How AI Fit Into This
A large part of this project involved AI collaboration, but I wouldn’t describe it as “AI built me a tool.”
The biggest thing AI helped with was compressing the time between an idea and a testable prototype. Whether the tool would actually be useful still depended on everything before that: understanding who uses it, where, what’s getting stuck, what information can’t be missed, and how it needs to fit into how the company already works.
For me this is a pretty typical field problem approach — understand the flow first, then use the right tool to put it into a more workable shape.
An Unexpected Extension
After finishing the first version, I walked the sales team through the tool. Not long after, finance joined the conversation.
It turned out finance had already been planning to rework part of their process — right now, after a deal closes, someone still has to manually write an email to notify the relevant people and confirm invoicing and payment.

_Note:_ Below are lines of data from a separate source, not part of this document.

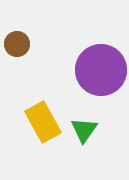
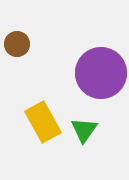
purple circle: moved 3 px down
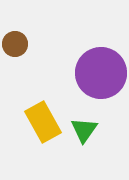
brown circle: moved 2 px left
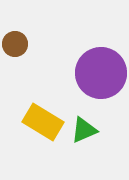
yellow rectangle: rotated 30 degrees counterclockwise
green triangle: rotated 32 degrees clockwise
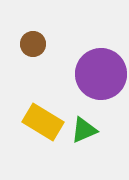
brown circle: moved 18 px right
purple circle: moved 1 px down
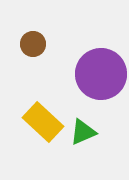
yellow rectangle: rotated 12 degrees clockwise
green triangle: moved 1 px left, 2 px down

The online quote I built could become the starting point for that automation. Once the quote is structured data, there’s a path toward connecting deal reporting, finance notifications, and invoice confirmation.
Sometimes digitization doesn’t start from a large system plan. It starts from a small tool that happens to sit at the right point in the workflow.
Status
The tool is in active showroom use and has accumulated feedback from real quoting situations. Based on that operational experience, I recently completed a second round of improvements: filling in missing device options, adjusting discount and payment term settings, refining the print preview layout, and updating the quote header to better match the tone of a formal customer document.

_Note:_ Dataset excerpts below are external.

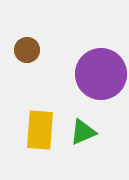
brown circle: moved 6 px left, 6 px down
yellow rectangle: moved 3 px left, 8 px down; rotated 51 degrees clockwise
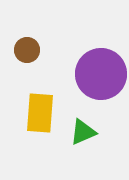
yellow rectangle: moved 17 px up
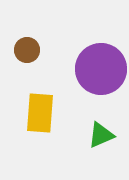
purple circle: moved 5 px up
green triangle: moved 18 px right, 3 px down
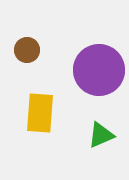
purple circle: moved 2 px left, 1 px down
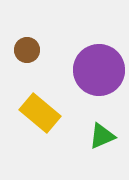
yellow rectangle: rotated 54 degrees counterclockwise
green triangle: moved 1 px right, 1 px down
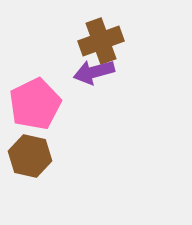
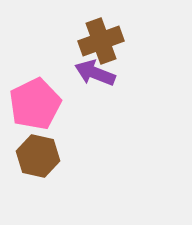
purple arrow: moved 1 px right, 1 px down; rotated 36 degrees clockwise
brown hexagon: moved 8 px right
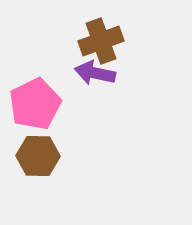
purple arrow: rotated 9 degrees counterclockwise
brown hexagon: rotated 12 degrees counterclockwise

This also made something clearer to me: this project was never just about moving Excel to a webpage. It’s about gradually shifting the quoting process from “knowledge held by people” to “logic that a tool can carry.”
What I Learned
At the start, this project looked like a quote sheet. Once I got into it, I saw it was connected to a lot of other things — how sales reps handle customer conversations, how customers understand pricing, how engineers receive handoff information, how finance confirms payment.
This project also made clear to me that for AI collaboration to actually work, someone has to first think through how the data is structured, what the inputs and outputs are, and what the real operating context looks like.
Having taken a programming course, I understood that once logic can be cleanly broken down, it can be implemented in code. For example, when a sales rep selects a certain device, the system can automatically include required accessories in the calculation — turning what used to be a rule held in someone’s memory into logic the tool can handle.
Once the tool entered real use, sales feedback surfaced details I never would have anticipated. For instance, some customers haven’t received their unit yet when they’re getting a quote, so they can’t decide on switch panel colors right away. Based on that, I added a “color TBD” option and a way to display the available color choices on the quote — so customers can refer back to it later.
The whole project worked in a cycle: digitize the existing quote logic, gather real feedback from the field, identify what design changes would make the tool more rigorous and easier to use, and iterate. That loop is what turned it from a first draft into something sales reps actually reach for.
Recently, sales reps who weren’t part of the original development have started asking how the tool was built and sharing positive feedback. That meant a lot — it’s a sign that it’s been recognized by people using it in the real world, not just the ones who were involved from the start.